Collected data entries
┌────────

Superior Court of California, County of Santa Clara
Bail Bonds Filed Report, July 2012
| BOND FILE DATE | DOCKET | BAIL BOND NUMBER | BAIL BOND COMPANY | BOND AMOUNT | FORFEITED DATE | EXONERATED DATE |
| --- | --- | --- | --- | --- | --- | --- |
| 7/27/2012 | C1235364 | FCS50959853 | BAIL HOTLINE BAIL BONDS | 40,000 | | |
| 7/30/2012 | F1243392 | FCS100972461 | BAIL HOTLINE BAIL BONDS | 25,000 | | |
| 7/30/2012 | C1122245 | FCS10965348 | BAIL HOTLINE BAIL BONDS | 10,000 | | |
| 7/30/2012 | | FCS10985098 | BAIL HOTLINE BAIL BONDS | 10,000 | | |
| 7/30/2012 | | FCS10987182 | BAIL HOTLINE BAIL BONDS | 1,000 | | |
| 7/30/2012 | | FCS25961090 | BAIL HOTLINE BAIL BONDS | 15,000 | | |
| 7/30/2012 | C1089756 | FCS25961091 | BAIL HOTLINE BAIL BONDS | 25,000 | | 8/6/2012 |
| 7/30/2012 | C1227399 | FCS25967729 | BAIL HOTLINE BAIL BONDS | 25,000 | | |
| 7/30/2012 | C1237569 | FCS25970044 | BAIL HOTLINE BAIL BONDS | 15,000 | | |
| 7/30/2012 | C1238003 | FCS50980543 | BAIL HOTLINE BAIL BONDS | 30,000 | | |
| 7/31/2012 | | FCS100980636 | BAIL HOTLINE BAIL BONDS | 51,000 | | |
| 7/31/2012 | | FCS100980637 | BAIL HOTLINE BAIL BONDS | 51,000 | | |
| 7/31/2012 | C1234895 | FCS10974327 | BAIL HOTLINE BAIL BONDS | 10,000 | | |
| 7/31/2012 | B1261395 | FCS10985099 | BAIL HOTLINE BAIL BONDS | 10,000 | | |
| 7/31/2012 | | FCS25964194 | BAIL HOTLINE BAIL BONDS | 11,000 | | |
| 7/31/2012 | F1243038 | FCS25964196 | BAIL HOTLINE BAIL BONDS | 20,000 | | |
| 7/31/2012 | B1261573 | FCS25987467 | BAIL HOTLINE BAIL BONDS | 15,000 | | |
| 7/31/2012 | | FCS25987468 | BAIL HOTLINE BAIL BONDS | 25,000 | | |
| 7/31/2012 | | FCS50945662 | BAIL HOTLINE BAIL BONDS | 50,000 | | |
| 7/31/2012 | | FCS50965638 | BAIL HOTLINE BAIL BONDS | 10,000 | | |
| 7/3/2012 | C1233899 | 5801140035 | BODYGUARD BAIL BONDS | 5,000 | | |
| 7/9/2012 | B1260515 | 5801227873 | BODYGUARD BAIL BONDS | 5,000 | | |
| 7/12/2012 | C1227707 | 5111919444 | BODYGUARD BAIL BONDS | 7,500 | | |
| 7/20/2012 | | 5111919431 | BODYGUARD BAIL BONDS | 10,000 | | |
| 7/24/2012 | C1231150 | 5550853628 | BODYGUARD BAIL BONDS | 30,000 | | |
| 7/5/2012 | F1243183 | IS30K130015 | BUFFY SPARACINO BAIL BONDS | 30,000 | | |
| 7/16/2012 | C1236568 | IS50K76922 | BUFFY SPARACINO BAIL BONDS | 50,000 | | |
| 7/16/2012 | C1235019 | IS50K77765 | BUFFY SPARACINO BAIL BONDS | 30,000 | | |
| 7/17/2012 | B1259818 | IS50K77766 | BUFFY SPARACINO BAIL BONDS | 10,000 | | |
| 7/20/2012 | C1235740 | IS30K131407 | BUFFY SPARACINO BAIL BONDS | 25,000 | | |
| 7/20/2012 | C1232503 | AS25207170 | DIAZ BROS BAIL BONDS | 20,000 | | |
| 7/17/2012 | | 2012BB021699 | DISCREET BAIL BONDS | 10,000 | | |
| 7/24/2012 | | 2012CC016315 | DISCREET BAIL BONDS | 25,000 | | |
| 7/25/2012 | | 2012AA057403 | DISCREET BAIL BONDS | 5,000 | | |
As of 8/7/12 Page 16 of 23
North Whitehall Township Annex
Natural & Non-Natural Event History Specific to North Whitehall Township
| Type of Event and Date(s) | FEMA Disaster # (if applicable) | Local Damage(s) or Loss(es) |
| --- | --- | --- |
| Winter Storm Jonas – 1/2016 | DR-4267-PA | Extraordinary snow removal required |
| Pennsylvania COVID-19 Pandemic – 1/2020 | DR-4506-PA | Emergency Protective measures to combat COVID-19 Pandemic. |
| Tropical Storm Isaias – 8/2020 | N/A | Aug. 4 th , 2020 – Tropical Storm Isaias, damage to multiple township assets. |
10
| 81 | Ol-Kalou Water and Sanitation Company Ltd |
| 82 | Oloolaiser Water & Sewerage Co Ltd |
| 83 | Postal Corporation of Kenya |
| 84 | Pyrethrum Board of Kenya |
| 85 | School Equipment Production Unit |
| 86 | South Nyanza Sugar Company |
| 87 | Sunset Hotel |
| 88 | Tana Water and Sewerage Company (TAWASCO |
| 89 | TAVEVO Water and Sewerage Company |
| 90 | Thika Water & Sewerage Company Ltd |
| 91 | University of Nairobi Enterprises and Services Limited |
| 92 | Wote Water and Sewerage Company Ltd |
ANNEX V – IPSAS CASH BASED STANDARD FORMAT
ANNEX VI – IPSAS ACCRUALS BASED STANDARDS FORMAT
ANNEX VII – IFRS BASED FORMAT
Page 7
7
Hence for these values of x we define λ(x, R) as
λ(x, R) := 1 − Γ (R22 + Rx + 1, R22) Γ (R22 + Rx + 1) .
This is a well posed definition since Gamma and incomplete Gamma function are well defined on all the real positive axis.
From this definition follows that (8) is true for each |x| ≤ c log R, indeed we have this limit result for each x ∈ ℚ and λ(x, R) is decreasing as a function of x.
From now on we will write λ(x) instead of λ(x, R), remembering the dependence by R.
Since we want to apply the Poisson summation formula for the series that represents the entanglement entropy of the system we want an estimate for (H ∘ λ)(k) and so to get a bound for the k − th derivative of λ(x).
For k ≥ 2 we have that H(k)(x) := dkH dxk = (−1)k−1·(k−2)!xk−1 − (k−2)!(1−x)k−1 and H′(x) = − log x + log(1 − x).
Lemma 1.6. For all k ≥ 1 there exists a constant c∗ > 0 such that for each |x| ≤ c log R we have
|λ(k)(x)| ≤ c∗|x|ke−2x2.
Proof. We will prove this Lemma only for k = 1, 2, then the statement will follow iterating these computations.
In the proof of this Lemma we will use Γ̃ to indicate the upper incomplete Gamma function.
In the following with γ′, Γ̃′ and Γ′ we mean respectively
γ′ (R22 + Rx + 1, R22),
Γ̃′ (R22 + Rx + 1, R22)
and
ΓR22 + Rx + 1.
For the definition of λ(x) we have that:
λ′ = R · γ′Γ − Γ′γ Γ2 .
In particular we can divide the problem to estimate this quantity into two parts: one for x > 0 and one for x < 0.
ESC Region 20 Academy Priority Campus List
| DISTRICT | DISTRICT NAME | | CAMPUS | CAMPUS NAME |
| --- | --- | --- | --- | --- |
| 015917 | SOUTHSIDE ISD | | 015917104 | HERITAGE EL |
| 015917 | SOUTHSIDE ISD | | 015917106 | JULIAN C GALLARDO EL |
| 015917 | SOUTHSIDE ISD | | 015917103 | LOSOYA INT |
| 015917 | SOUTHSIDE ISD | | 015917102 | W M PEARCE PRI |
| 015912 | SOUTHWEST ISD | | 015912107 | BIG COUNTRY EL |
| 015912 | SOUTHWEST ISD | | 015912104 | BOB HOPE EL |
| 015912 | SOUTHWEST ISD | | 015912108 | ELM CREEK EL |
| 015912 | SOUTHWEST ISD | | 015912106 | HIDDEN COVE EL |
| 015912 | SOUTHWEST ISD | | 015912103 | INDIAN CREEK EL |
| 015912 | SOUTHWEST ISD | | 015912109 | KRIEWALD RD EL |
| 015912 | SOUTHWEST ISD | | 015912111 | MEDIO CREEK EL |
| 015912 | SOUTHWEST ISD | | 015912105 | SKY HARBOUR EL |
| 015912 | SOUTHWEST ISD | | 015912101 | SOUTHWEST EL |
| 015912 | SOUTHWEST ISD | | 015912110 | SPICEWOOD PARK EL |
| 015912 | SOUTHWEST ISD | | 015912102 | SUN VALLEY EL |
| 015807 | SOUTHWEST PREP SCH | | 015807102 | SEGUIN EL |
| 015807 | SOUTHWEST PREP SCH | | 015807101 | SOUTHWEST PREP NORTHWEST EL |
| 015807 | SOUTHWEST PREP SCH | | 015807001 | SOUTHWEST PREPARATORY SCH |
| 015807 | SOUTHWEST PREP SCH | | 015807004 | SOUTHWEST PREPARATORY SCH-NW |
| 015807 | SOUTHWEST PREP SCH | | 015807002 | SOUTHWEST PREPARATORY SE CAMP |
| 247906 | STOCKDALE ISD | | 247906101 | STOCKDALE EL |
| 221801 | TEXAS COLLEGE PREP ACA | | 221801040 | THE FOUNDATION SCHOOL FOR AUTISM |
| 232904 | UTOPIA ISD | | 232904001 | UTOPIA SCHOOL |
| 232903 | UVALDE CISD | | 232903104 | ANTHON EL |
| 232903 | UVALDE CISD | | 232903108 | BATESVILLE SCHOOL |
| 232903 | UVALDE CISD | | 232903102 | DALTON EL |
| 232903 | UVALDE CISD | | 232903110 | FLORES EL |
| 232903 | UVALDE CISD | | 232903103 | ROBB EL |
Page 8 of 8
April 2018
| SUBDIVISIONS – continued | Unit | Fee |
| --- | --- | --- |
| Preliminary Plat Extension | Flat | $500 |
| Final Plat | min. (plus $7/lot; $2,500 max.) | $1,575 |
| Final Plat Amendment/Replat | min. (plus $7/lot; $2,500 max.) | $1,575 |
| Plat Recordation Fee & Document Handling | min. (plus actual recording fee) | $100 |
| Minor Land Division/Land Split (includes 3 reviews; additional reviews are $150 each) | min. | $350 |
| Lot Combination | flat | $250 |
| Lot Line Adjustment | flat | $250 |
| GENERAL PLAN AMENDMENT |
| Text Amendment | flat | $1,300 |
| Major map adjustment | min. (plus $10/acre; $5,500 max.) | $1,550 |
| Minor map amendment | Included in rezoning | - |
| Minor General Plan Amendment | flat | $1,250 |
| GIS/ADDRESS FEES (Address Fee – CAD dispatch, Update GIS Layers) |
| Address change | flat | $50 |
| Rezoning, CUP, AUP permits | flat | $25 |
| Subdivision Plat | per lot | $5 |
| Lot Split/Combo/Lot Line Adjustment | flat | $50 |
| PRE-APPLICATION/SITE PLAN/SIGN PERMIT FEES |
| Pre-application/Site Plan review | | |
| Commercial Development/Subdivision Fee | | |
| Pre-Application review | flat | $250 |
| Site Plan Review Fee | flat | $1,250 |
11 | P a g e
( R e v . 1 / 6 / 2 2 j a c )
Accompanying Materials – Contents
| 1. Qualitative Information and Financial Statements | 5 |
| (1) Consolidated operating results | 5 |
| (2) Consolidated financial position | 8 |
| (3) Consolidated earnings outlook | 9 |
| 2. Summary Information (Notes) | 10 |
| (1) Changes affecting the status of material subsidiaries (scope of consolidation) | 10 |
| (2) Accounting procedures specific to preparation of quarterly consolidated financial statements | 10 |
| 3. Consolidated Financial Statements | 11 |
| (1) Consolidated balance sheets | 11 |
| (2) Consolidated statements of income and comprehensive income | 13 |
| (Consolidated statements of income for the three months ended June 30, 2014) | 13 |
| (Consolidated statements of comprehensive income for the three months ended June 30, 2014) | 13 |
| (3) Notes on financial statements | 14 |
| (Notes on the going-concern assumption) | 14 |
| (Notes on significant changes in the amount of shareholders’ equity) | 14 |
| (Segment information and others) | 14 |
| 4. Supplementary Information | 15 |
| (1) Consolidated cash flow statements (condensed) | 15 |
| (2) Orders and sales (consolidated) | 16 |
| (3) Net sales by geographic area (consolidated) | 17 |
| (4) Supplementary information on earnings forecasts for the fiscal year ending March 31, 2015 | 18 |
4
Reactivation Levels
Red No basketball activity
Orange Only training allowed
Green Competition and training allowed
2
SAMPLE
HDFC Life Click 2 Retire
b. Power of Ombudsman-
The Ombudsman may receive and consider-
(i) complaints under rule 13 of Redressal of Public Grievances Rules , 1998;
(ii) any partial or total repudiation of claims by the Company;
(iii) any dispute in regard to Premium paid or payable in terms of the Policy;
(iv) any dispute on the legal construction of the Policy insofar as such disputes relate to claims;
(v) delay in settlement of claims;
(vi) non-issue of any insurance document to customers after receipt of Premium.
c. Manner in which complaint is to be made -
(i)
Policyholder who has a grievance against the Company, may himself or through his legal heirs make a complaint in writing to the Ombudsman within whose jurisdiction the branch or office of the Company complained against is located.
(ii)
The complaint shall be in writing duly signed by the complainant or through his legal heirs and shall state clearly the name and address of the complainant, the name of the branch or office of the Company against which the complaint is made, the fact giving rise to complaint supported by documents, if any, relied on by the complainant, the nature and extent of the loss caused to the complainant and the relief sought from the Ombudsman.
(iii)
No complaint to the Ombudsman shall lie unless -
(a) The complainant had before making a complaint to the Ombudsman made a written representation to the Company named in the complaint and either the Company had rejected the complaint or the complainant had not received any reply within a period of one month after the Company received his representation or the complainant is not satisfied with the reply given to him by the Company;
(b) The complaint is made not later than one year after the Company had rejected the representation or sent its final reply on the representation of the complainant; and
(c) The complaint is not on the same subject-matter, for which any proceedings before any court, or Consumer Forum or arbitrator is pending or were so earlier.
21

└────────

- Task to carry out
Above are records; repeat only the lines starting at the line with "7/30/2012 | C1237569" and ending at the line with "BONDS | 7,500 | | |", exactly as they appear, both included.

- Completed exercise
| 7/30/2012 | C1237569 | FCS25970044 | BAIL HOTLINE BAIL BONDS | 15,000 | | |
| 7/30/2012 | C1238003 | FCS50980543 | BAIL HOTLINE BAIL BONDS | 30,000 | | |
| 7/31/2012 | | FCS100980636 | BAIL HOTLINE BAIL BONDS | 51,000 | | |
| 7/31/2012 | | FCS100980637 | BAIL HOTLINE BAIL BONDS | 51,000 | | |
| 7/31/2012 | C1234895 | FCS10974327 | BAIL HOTLINE BAIL BONDS | 10,000 | | |
| 7/31/2012 | B1261395 | FCS10985099 | BAIL HOTLINE BAIL BONDS | 10,000 | | |
| 7/31/2012 | | FCS25964194 | BAIL HOTLINE BAIL BONDS | 11,000 | | |
| 7/31/2012 | F1243038 | FCS25964196 | BAIL HOTLINE BAIL BONDS | 20,000 | | |
| 7/31/2012 | B1261573 | FCS25987467 | BAIL HOTLINE BAIL BONDS | 15,000 | | |
| 7/31/2012 | | FCS25987468 | BAIL HOTLINE BAIL BONDS | 25,000 | | |
| 7/31/2012 | | FCS50945662 | BAIL HOTLINE BAIL BONDS | 50,000 | | |
| 7/31/2012 | | FCS50965638 | BAIL HOTLINE BAIL BONDS | 10,000 | | |
| 7/3/2012 | C1233899 | 5801140035 | BODYGUARD BAIL BONDS | 5,000 | | |
| 7/9/2012 | B1260515 | 5801227873 | BODYGUARD BAIL BONDS | 5,000 | | |
| 7/12/2012 | C1227707 | 5111919444 | BODYGUARD BAIL BONDS | 7,500 | | |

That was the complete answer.